Mayor Bloomberg praised the leadership of British Prime Minister David Cameron, discussed the importance of political integrity in the face of economic or international adversity, and compared the triumphs and challenges of Britain to those of New York City in a speech today at the 2012 Conservative Party Conference in Birmingham, England.
Bloomberg, a moderate Republican with economic views that tend to drift conservative, spoke on the final day of the Conservatives’ conference primarily in support of Cameron’s ability to keep Britain away from the economic fray that threatens to bring the rest of Europe to its knees.
“In 2010, when David Cameron entered 10 Downing Street [the prime minister’s residence], the British economy and the entire European Union was in dire straits,” Bloomberg said. “But very few governments have charted new courses that will lead them to clear skies. And I think the United Kingdom has been an exception and the Conservative Party has been the reason.”
Yet, Britain’s Conservative Party, known colloquially as the Tory Party, has practiced relatively stringent austerity measures—on par with those advocated by the equally conservative German Chancellor Angela Merkel, a policy which some economists blame for weighing down the already drowning Greek economy. And notably absent from the speech was that a key factor in keeping Britain afloat is that it still uses the pound, keeping the island nation discrete from the rest of the European economy.
Bloomberg’s speech, however, was not meant as policy analysis. His remarks, rather, were an attempt—as was the midterm conference in general—to buoy the Tory Party’s poll numbers, which Reuters reports have fallen behind those of the opposition Labour Party’s.
The British parliamentary system awards seats proportionally. So if the Tories do not win the 2015 election outright, which will prove difficult if current trends continue, the Conservative Party will have to form a coalition government to maintain its majority.
“Those who confuse popularity with leadership sacrifice progress for power,” Bloomberg said, trying to assuage the growing unease over Cameron’s austerity. “We see that all too often in politics, but fortunately for Britain, not with Prime Minister David Cameron. He understands that if you do what you believe is right, over time, even if people don’t support a particular policy, they’ll respect you and support you.”
But Bloomberg’s assertion may underestimate the power of a struggling economy to turn the political tide. In Greece, for example, the austerity measures imposed by the government by way of Merkel’s demands have led to violent protests. In France, Nicolas Sarkozy, the incumbent, lost the presidency to the Socialist Party’s François Hollande. And even in the United States, poll numbers and analysts alike confirm that an economy that is struggling to rebound is President Obama’s greatest impediment to re-election.
Bloomberg, though, attempted to use New York’s relative economic and social progress as a way to swing support toward Cameron, despite Bloomberg’s own approval numbers being below 50 percent, according to the most recent NY1-Marrist poll in April.
“In New York City, we’ve seen how accountability and innovation have led to transformations in public safety, public education, and public assistance,” he said. “Crime in New York City is down more than 30 percent compared to a decade ago.
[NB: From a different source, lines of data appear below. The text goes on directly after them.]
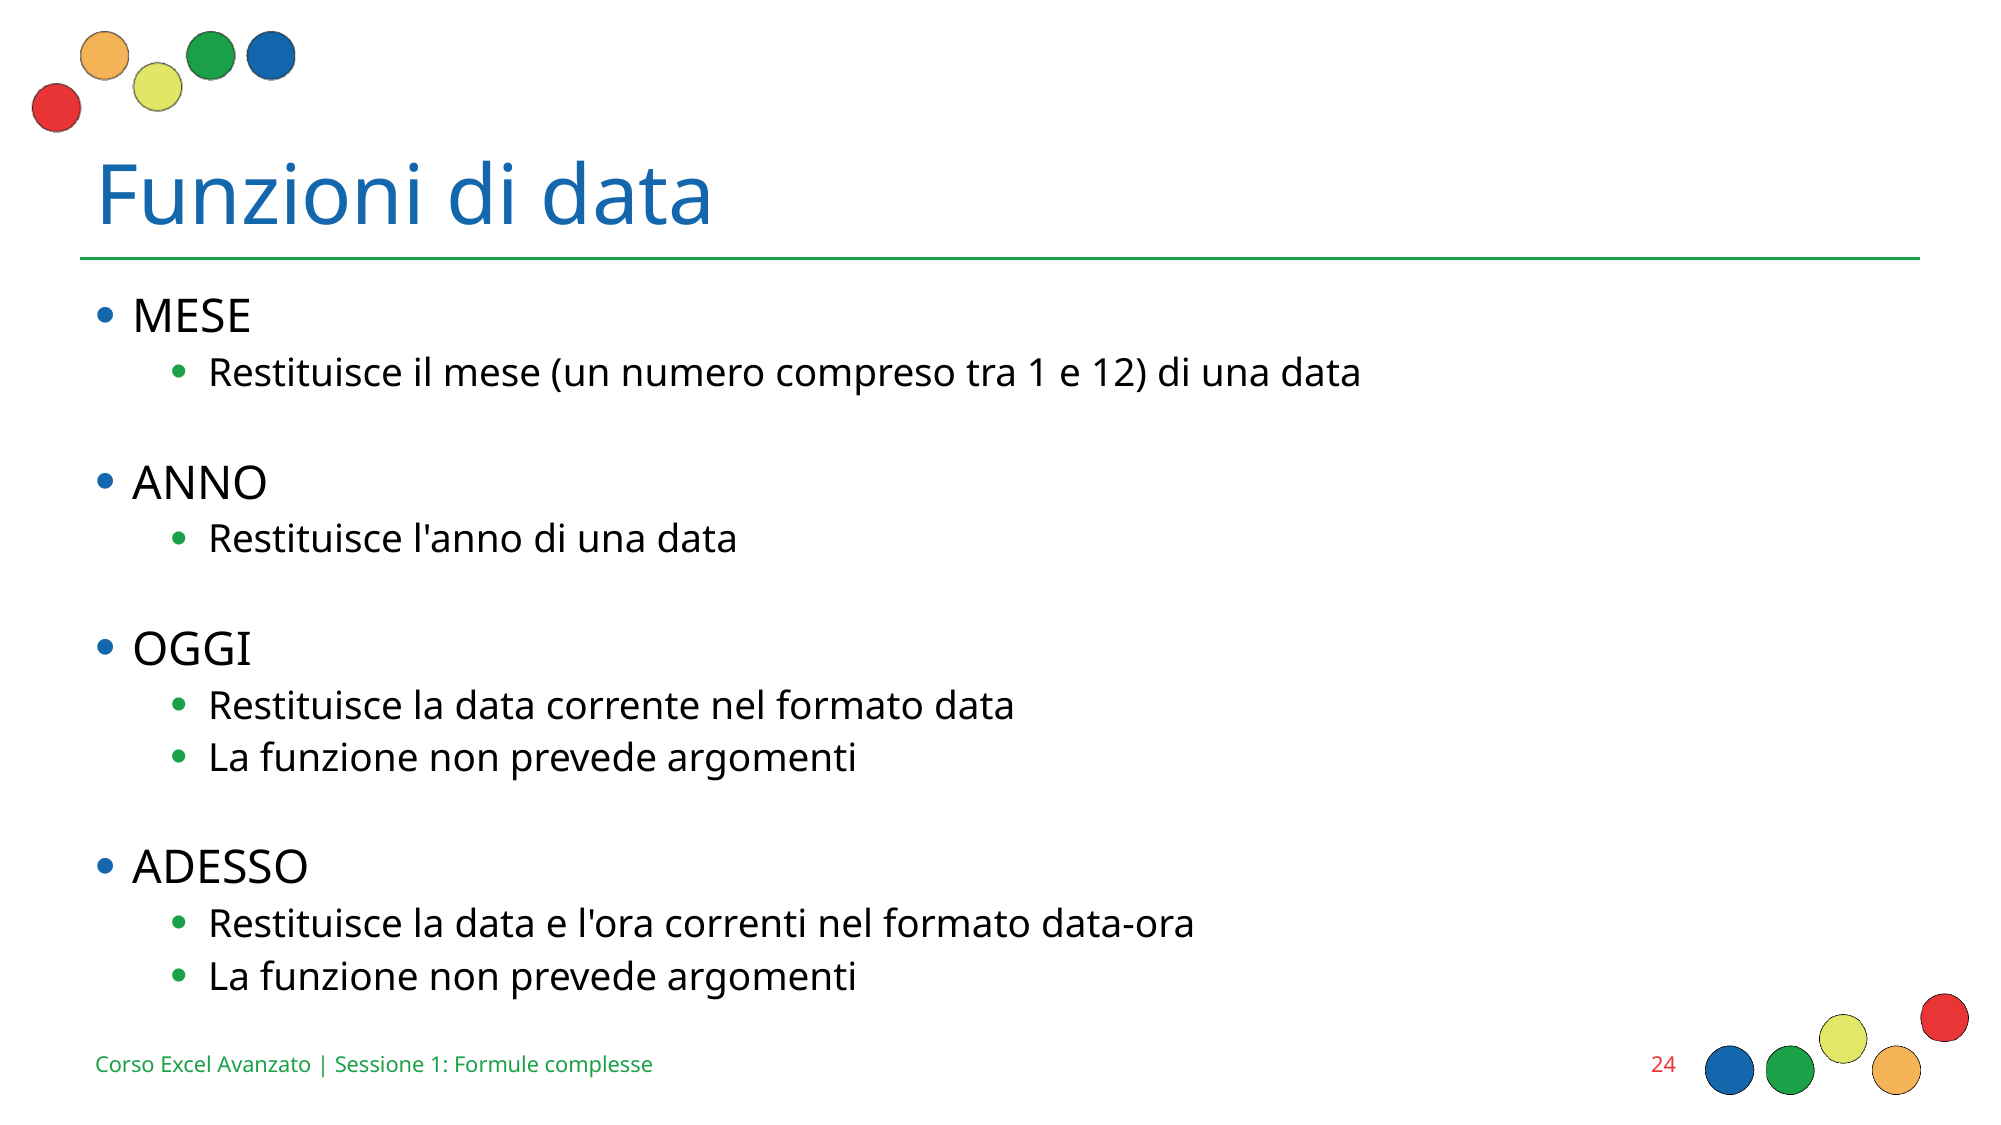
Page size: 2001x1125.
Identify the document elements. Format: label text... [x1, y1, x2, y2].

picture [1704, 990, 1971, 1096]
slide_number 24 [1583, 1035, 1692, 1096]
footer Corso Excel Avanzato | Sessione 1: Formule complesse [80, 1035, 1571, 1096]
title Funzioni di data [80, 123, 1920, 259]
picture [29, 30, 295, 135]
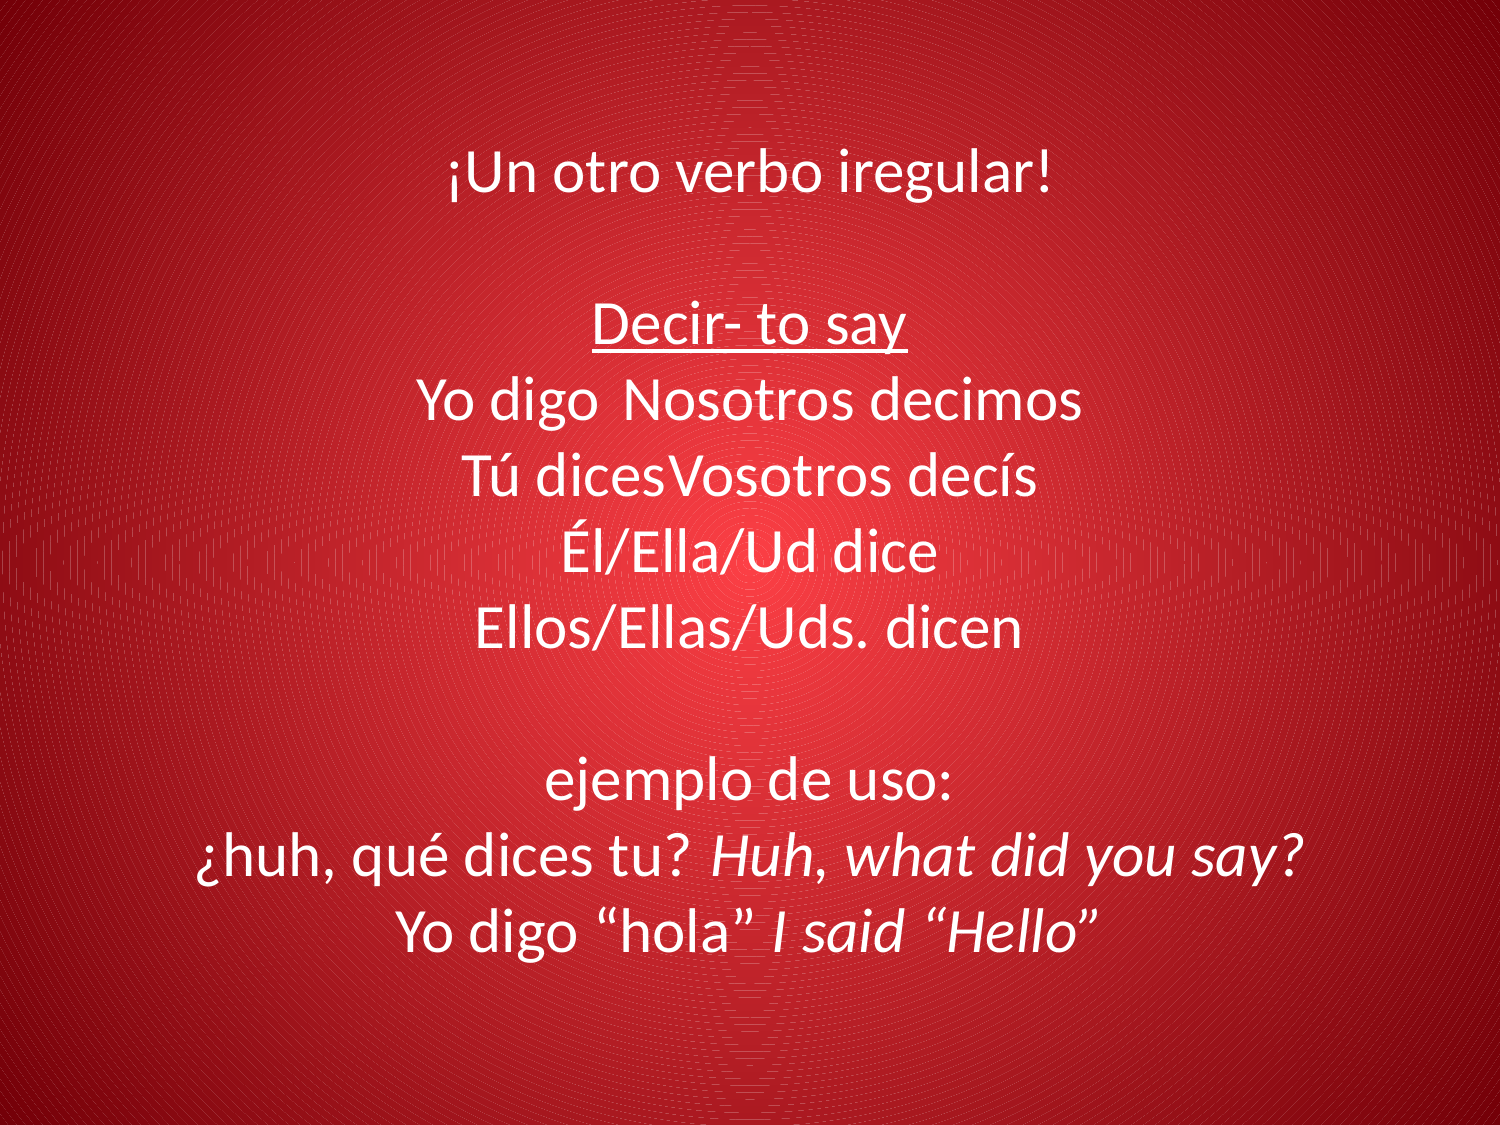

High school graduation rates are up 40 percent. And the welfare rolls are down 25 percent. And that didn’t happen just because we spent more money. It happened because accountability and innovation have become an integral part of the work.”
Bloomberg then brought the focus back to the British prime minister: “Tough problems are not solved by waving a magic wand, and that charting the right course rather than the easy course takes courage. And I don’t have any doubt that David Cameron has the courage of his convictions, and I believe that he is charting the right course for Britain.”
Those words could be applied to Bloomberg, as well, who has been a mercurial politician, switching from Republican, to Democrat, back to Republican and then to Independent. The socially liberal, economically conservative Bloomberg invoked former British Prime Minister Winston Churchill in “putting the common good ahead of party politics and the next election …”
He then finished his speech with another reference to Churchill and a turn of phrase that, in many ways, reflects what both Cameron and Bloomberg hope is the legacy of their decisions and poor poll numbers: “The tough decisions you are making honor Churchill’s legacy of putting national interest ahead of party politics and, I believe, will lead you to a better and brighter tomorrow.”